Итак, чем сильнее антагонисты Обломова стремятся противопоставить свое «дело» праздному существованию мечтателя-прожектера, тем очевиднее становится их внутренняя зависимость от него. Гончаров подчеркивает важнейший смысл «обломовщины» как родовой составляющей характера русского человека вообще. Это фатальный замкнутый круг, за пределы которого не дано вполне выйти ни самому Обломову, ни его оппонентам.
Но вот в конце первой части появляется Андрей Штольц. Гончаров старательно отделяет этого подлинного «героя дела» от предшествующих «деятельных Обломовых». Отделяет, ставя акцент на главной черте характера Штольца, – еще с детства воспитанной отцом привычке рассчитывать в жизни только на свои силы и всего добиваться собственным трудом. И, по мысли Гончарова, в этом принципе буржуазной морали нет ничего предосудительного. В нем – знамение новой европейской цивилизации, в которую вступала Россия на рубеже 18501860-х годов. Более того, в нем и своя новая, ранее неизвестная красота и романтика.
Начиная с Добролюбова (статья «Что такое обломовщина?»), стало «хорошим тоном» всех критических статей упрекать Гончарова в абстрактности и схематизме образа Штольца. Отсюда многозначительные толки о расхождении между замыслом и исполнением применительно к характеру Штольца, а также тенденциозные поиски всевозможных изъянов в поступках героя.
Между тем, «герой дела» для Гончарова – это не столько определенная профессия, сколько идеальное состояние души человека новой буржуазной формации. Штольц относится к работе бескорыстно. Он ее любит не за конкретное содержание (а потому занимается сразу всем – коммерцией, туризмом, сочинительством, государственной службой), и не за материальную выгоду (Штольц равнодушен к комфорту), а за то наслаждение, которое он получает от самого процесса труда. На вопрос Обломова: «Для чего же мучиться весь век?» – Штольц с гордостью отвечает: «Для самого труда, больше не для чего. Труд – образ, содержание, стихия и цель жизни…» Штольц в такой же степени «поэт дела», в какой Обломов – «поэт лени». Оба – неисправимые идеалисты, различна только форма, в которую они облекают свой идеализм. Активность духа, лишенная соображений о его полезности и выгоде, самоценная сама по себе, – вот область, в которой могут мирно сосуществовать «романтик» старого закала и «практик» нового времени.

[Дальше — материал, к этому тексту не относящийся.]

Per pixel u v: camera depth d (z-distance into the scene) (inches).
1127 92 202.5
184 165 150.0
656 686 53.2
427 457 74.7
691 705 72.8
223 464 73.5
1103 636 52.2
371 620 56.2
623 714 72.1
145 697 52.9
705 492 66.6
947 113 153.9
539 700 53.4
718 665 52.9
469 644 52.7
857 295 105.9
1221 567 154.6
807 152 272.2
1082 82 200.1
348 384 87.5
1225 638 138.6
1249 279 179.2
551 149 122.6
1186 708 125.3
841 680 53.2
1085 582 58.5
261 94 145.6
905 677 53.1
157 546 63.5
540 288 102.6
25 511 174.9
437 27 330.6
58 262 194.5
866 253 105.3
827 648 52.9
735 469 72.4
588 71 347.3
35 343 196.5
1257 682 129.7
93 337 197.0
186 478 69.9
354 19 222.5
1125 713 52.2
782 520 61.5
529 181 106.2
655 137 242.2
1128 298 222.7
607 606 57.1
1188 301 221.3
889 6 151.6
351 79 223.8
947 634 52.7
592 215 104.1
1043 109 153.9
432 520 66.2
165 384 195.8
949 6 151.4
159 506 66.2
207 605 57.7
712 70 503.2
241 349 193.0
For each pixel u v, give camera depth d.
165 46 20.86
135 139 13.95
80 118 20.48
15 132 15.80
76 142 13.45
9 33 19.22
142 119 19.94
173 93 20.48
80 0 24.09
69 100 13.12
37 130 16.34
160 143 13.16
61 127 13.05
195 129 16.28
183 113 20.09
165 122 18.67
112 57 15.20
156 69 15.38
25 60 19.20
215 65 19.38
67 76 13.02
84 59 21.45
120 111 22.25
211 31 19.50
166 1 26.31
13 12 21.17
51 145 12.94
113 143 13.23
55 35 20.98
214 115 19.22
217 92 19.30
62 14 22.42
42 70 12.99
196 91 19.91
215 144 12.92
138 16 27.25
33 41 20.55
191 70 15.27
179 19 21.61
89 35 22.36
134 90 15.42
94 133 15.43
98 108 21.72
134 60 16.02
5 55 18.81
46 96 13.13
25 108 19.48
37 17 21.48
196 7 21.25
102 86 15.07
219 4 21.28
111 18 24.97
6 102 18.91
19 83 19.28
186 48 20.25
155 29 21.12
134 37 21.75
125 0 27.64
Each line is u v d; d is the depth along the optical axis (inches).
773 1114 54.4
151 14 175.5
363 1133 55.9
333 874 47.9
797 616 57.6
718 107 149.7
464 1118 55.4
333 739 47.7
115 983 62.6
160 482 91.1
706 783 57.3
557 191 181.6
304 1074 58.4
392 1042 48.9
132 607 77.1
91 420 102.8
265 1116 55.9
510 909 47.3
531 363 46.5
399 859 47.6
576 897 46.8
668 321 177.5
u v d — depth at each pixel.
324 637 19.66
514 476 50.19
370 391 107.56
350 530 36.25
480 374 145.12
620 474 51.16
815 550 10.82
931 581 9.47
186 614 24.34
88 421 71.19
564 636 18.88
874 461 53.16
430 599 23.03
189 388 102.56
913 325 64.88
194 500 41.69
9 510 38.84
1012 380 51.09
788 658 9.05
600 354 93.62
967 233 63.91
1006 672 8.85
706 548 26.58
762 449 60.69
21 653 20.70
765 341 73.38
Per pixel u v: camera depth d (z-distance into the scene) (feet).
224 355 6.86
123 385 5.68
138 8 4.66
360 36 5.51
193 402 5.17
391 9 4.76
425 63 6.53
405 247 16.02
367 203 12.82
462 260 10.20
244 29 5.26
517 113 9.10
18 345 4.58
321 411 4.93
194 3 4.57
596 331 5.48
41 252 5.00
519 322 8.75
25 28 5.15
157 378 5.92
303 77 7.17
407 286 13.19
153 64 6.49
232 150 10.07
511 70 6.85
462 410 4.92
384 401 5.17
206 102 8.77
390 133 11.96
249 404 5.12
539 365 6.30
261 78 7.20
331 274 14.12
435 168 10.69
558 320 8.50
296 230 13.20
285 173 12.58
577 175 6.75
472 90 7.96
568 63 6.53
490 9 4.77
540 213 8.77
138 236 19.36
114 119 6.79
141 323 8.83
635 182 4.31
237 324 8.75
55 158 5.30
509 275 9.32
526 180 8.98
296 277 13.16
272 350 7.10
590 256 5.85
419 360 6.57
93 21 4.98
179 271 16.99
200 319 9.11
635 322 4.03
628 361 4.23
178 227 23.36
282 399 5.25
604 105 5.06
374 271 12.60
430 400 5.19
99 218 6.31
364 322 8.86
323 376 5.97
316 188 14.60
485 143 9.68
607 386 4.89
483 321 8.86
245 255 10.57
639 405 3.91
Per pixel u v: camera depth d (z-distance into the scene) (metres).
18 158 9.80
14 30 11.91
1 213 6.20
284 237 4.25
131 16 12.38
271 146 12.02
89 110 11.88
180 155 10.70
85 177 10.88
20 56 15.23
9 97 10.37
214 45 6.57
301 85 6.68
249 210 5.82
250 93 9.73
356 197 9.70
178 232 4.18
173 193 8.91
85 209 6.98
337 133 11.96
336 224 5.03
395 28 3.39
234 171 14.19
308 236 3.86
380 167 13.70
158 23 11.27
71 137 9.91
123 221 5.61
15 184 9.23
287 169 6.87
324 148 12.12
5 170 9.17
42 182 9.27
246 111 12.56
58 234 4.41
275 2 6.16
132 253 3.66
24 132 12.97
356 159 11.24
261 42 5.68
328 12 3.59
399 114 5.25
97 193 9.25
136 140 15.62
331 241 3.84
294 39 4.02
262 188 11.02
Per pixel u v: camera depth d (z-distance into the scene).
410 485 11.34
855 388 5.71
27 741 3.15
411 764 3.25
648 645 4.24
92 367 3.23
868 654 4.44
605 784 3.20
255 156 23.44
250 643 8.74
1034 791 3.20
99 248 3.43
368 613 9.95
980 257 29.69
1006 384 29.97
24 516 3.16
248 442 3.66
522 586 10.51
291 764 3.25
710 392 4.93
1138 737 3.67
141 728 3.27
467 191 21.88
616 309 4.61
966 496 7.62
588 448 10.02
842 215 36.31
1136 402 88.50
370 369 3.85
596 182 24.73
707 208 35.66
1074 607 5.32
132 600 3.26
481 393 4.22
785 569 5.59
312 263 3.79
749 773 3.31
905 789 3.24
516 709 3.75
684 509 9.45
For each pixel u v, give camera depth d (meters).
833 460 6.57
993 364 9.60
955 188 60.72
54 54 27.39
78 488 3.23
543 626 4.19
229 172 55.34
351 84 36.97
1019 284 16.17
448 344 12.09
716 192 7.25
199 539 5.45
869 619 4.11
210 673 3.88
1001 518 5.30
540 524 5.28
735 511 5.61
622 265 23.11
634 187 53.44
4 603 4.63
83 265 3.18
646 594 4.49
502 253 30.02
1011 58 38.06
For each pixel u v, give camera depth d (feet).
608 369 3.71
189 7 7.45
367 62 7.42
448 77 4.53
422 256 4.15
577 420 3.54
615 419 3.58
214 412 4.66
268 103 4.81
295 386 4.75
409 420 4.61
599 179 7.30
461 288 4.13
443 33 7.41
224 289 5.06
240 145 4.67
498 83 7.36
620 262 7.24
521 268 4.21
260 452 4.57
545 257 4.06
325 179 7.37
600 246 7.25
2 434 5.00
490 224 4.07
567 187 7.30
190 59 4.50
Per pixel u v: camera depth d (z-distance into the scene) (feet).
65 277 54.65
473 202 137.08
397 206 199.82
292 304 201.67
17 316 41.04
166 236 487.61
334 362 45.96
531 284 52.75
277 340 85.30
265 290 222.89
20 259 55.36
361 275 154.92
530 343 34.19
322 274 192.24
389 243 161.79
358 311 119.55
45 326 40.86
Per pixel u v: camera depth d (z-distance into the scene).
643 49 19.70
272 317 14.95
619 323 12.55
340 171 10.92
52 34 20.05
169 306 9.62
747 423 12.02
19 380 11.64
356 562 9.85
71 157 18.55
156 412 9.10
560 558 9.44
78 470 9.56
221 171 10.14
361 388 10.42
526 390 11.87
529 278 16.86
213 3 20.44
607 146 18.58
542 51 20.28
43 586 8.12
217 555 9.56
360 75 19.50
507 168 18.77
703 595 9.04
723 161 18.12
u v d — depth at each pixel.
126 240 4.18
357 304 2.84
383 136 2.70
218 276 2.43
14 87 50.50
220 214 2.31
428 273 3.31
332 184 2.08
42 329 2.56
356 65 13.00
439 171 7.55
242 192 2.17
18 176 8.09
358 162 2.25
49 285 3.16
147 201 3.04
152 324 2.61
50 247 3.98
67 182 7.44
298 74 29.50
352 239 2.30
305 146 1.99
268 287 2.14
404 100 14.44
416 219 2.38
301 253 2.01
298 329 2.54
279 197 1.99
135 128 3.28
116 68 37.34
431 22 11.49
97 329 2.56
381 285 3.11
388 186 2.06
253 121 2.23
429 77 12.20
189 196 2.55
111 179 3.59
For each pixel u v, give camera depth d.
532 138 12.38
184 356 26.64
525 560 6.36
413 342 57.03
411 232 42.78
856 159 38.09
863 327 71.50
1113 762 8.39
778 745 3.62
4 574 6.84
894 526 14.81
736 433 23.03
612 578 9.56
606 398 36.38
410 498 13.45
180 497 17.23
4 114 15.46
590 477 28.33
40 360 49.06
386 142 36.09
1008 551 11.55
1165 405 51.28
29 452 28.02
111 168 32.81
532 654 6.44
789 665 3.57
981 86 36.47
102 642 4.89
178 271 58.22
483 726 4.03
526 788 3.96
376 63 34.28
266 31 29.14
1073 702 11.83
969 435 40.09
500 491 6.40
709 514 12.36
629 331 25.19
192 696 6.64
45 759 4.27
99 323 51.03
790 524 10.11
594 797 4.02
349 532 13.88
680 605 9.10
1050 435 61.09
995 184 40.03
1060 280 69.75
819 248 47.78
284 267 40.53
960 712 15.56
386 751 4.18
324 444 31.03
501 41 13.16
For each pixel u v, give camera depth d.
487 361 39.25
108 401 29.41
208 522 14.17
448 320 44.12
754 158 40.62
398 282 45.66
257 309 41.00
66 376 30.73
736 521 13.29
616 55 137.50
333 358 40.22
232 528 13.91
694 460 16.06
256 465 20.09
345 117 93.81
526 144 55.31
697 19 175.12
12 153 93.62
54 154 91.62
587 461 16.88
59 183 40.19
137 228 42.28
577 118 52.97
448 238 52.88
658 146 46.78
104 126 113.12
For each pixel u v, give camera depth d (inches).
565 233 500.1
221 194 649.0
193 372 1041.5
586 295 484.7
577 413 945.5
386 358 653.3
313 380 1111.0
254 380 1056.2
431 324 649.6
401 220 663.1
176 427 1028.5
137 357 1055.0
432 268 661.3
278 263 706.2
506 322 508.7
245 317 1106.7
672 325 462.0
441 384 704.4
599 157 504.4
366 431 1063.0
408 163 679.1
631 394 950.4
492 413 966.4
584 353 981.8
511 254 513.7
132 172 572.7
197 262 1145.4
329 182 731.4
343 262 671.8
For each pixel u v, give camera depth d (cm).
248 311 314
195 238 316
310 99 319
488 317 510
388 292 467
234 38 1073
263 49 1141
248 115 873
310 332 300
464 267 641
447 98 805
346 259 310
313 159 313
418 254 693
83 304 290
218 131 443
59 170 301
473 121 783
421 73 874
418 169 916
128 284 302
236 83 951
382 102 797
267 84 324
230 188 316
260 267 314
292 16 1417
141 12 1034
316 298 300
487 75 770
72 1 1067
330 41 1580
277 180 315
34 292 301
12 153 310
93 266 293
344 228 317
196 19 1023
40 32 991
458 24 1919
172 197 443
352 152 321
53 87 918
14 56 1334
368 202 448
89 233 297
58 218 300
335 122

В определенном смысле Штольца также можно считать двойником Обломова – своего рода «деятельным мечтателем». Да и в Обломове, на поверку, обнаруживается деятельное начало. Только оно направлено не вовне, как у Штольца, а внутрь, в чистую сферу созерцательного «я». Это становится ясно из знаменитого «Сна Обломова», непосредственно предшествующего встрече двух друзей.
В «Сне» изображена «физиология русской усадьбы», дано почти этнографическое описание ее социально-бытового уклада. Прочитав под углом зрения «физиологического очерка» эту главу, читатель получает представление об истоках социальной психологии Обломова-барина: «труд как наказание» и привычка жить за счет труда других. Но вот сквозь жанровые рамки очерково-публицистического стиля, не подавляя его, асосуществуя на равных с ним правах, все отчетливее проступают стилевые приметы иных жанров – идиллии и народной волшебной сказки. И в фокусе этих древних, уходящих в культурное детство человечества жанров «барство» Обломова предстает уже в ином свете – как особый, образно-поэтический угол зрения на мир.